The order of the Supreme Court that the floor test should be conducted in two days to test the majority support for Yeddyurappa instead of fifteen days mandated by the Governor and the further direction of the Apex Court that a pro tem Speaker should be appointed and the seats earmarked for nominated Members in the Karnataka Assembly should not be filled up by the Chief Minister and that he should not take any major policy decision before proving majority support in the Assembly, put in place the legal framework within which the Chief Minister should seek the floor test. Subsequently when apprehension was expressed that the pro tem Speaker, appointed by the Governor, might not act fairly as he was indicted earlier by the Supreme Court while conducting a floor test for Yeddyurappa some years back, the Apex Court allowed the direct telecast and videograph of the proceedings of the floor test to make it transparent. Such measures yet again consti-tuted a step towards using the constitutional method more transparently and effectively for the cause of justice and rule of law.
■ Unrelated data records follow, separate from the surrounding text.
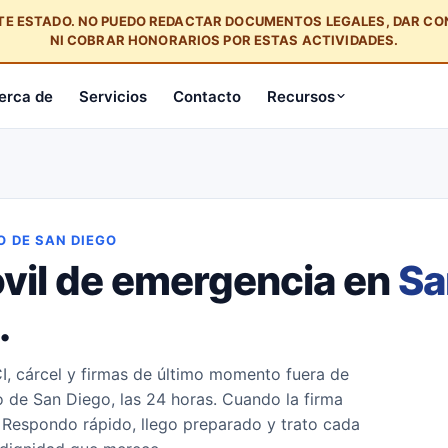
STE ESTADO. NO PUEDO REDACTAR DOCUMENTOS LEGALES, DAR C
NI COBRAR HONORARIOS POR ESTAS ACTIVIDADES.
erca de
Servicios
Contacto
Recursos
O DE SAN DIEGO
óvil de emergencia en
Sa
.
CI, cárcel y firmas de último momento fuera de
 de San Diego, las 24 horas. Cuando la firma
 Respondo rápido, llego preparado y trato cada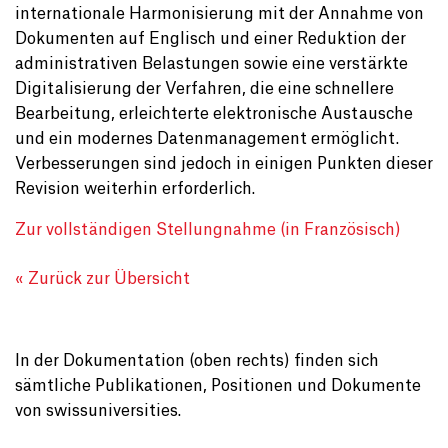
internationale Harmonisierung mit der Annahme von
Dokumenten auf Englisch und einer Reduktion der
administrativen Belastungen sowie eine verstärkte
Digitalisierung der Verfahren, die eine schnellere
Bearbeitung, erleichterte elektronische Austausche
und ein modernes Datenmanagement ermöglicht.
Verbesserungen sind jedoch in einigen Punkten dieser
Revision weiterhin erforderlich.
Zur vollständigen Stellungnahme (in Französisch)
« Zurück zur Übersicht
In der Dokumentation (oben rechts) finden sich
sämtliche Publikationen, Positionen und Dokumente
von swissuniversities.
Such triumph of Ambedkar’s vision by using the constitutional method and constitutional morality for dealing with the formation of the State Government in Karnataka serves the cause to deepen public reasoning in democracy. In fact the grammar of anarchy wrought by the communal and fascist forces in twentyfirst century India has to be countered by widespread adoption of the constitutional method which often gets undermined in a calculated manner to register political gains. Application of the constitutional method deepens public reasoning and helps to use democracy and democratic methods more creatively for achieving the goals enshrined in the Constitution. The triumph of constitutional morality and constitutional method in the context of the Karnataka elections augurs well for our democratic polity. It has to be taken forward and deepened at a time when there is imminent danger to the Constitution from forces and formations which proclaim from time to time their desire to review or revise the Constitution. Employing the constitutional method extensively in the context of the conditions prevailing in Karnataka was aimed to uphold the Constitution and preserve, protect and defend it. This is the larger meaning and significance of the victory of the post-poll alliance in Karnataka.

The author served as the Officer on Special Duty and Press Secretary to the President of India, late K.R. Narayanan, and had a tenure as Director in the Prime Minister’s Office when Dr Manmohan Singh was the PM. The views expressed here are personal.